回到主页

the basic of clustering

聚类分析ABC

· Data mining

Goals of clustering is 1. They are pragmatic groupings, a kind of functionalism, rather than real joins in nature. 2. They allow limited interchangeability. 3. They vary by purpose, data, and algorithm.

The algorithm defines what it means to be similar and how to measure distance. There are many choices available. For instance,

1)distance between points:

There are a few limitation for these connectivity models, first, these models can only find convex clusters, i.e, they can calculate the shapes like apples but can’t optimize the calculation in shapes like bananas! Another drawback is distance models are difficult to apply to gigabytes of data (too slow).
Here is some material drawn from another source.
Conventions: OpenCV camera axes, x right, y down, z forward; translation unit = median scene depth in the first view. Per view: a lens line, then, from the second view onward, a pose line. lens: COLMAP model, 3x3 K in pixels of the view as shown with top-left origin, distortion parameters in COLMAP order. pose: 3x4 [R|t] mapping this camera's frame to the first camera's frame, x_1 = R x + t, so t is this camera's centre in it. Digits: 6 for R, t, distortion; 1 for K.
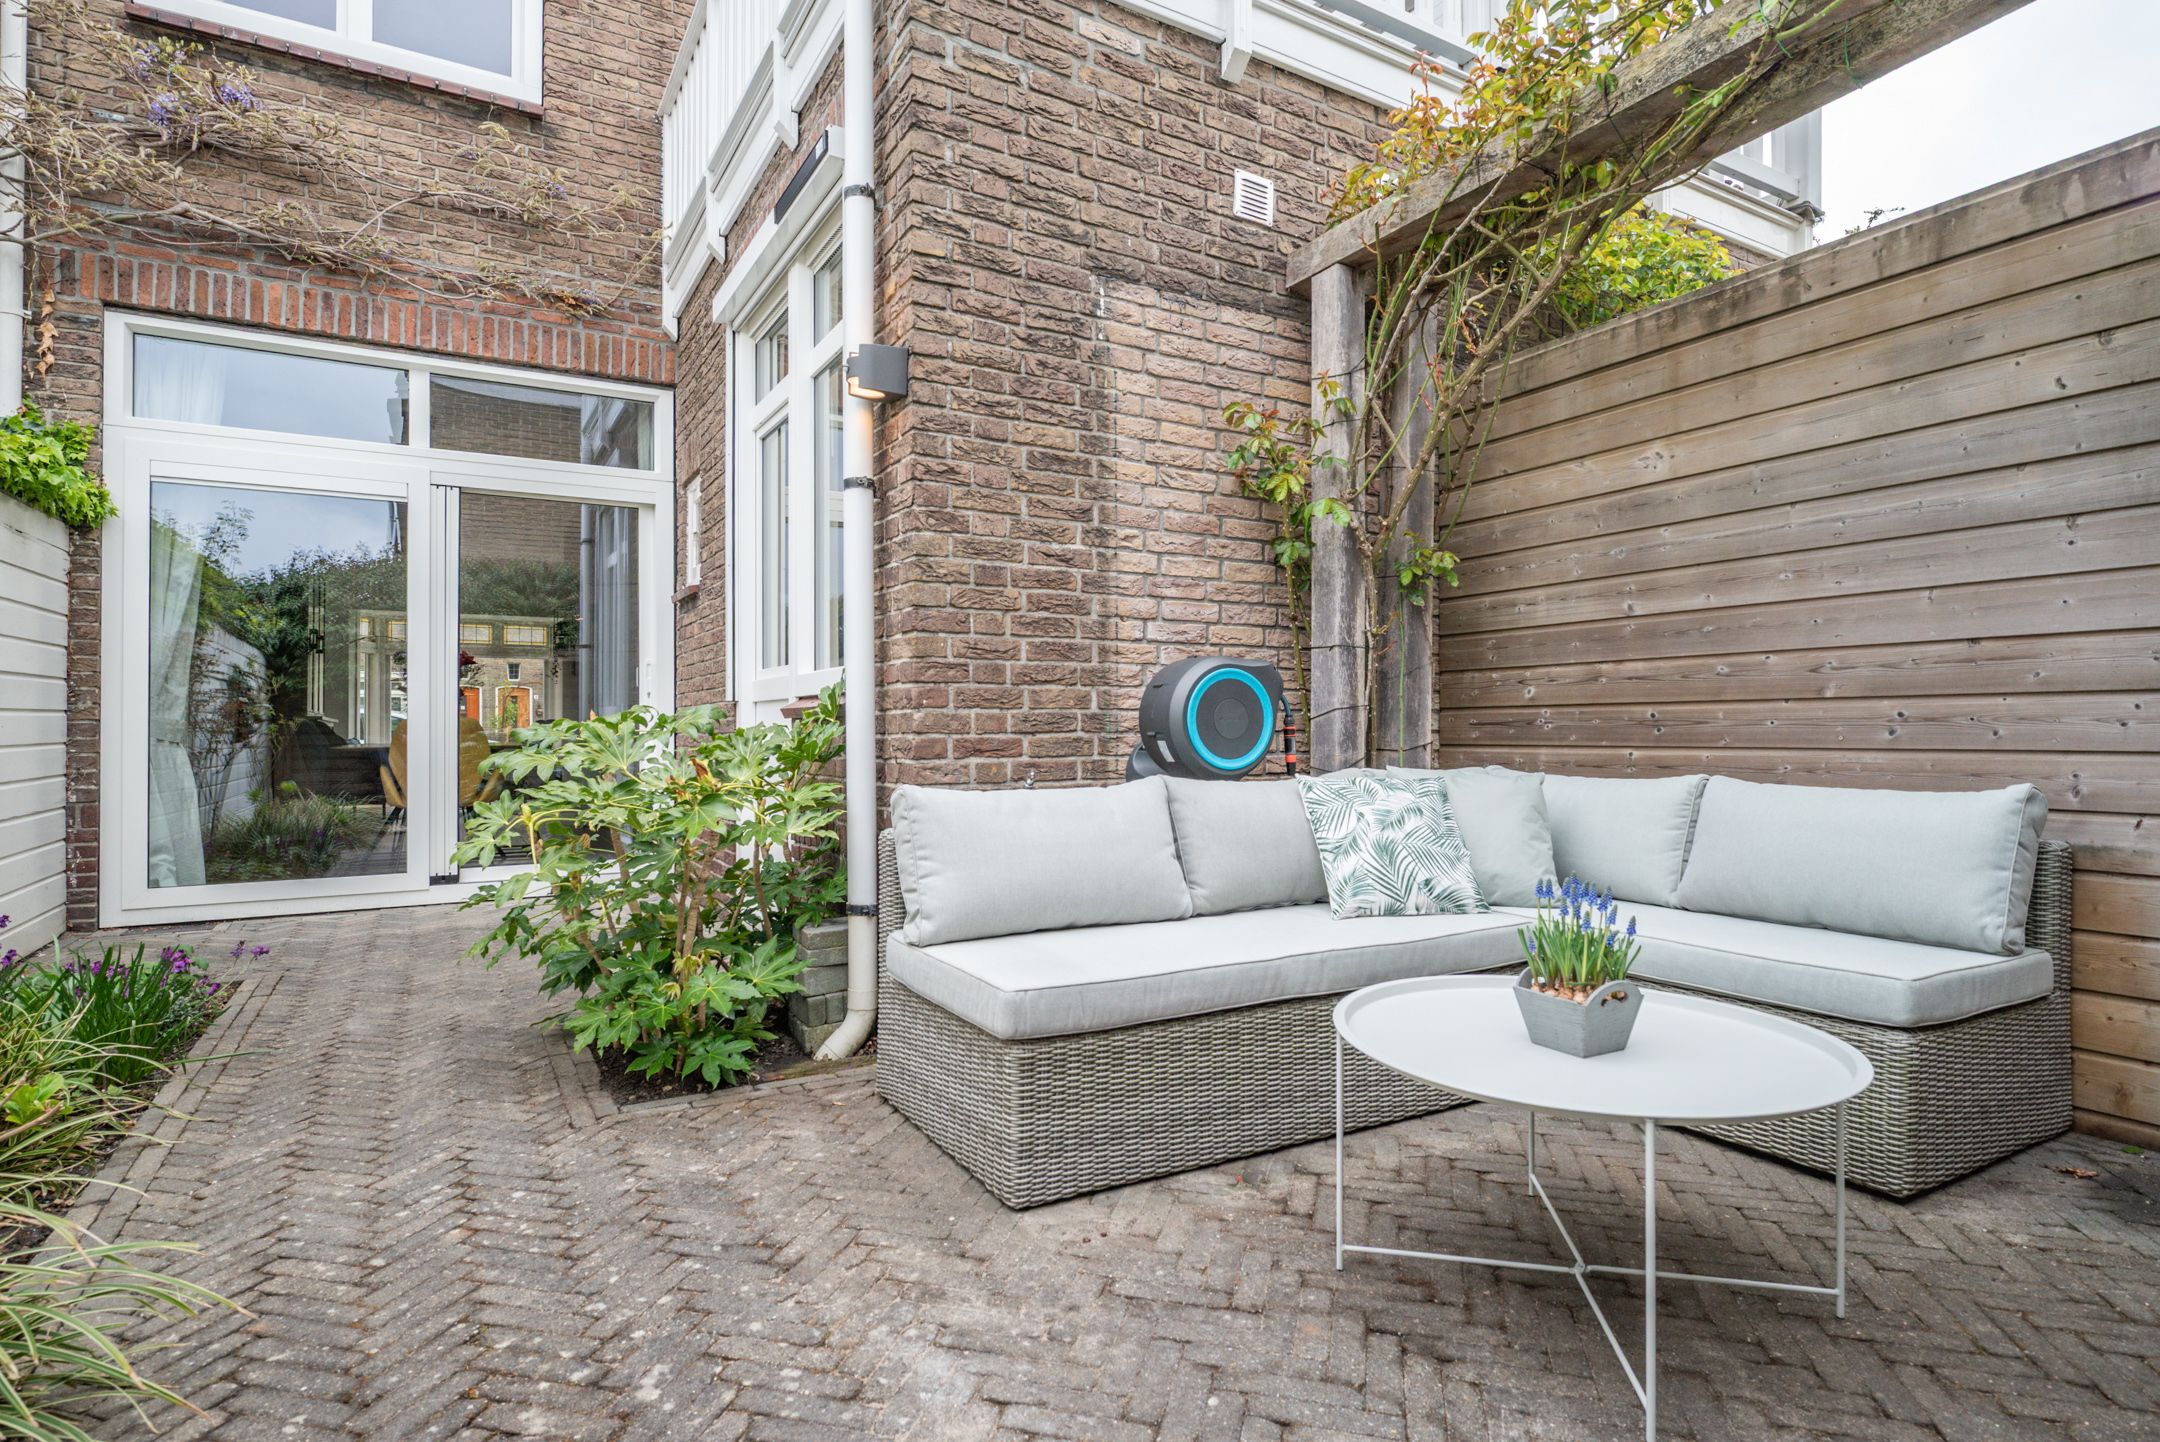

2)Distance from centroid; the central point is defined by a mean vector and the most common version of this is called k-means. You can simply define how many centroids you want to have and then it figures out how far each point from the centroids; but they can only find convex clusters(not banana!) and you need to define the value for k.

3)density of data; these models try to draw a border based on the density; therefore, the nonconvex shapes can be recognized; and they can deal with the outliers easily because these unusual cases are in form of density;

4)distribution models. These models try to draw a normal shape that wrap around, such as an ellipse, so we’re getting the clusters and we are modeling them as statistical distribution. By far the most common is a multivariate normal distribution. But it could be overfitting if you give the computer free rein. It will just add more and more dimensions until you end up with models that really only apply to the exact data that you currently have. On the other hand, they can only do convex shapes.

In conclusion, be mindful for the limitations of each models and fits your data with the purposes or pragmatic application.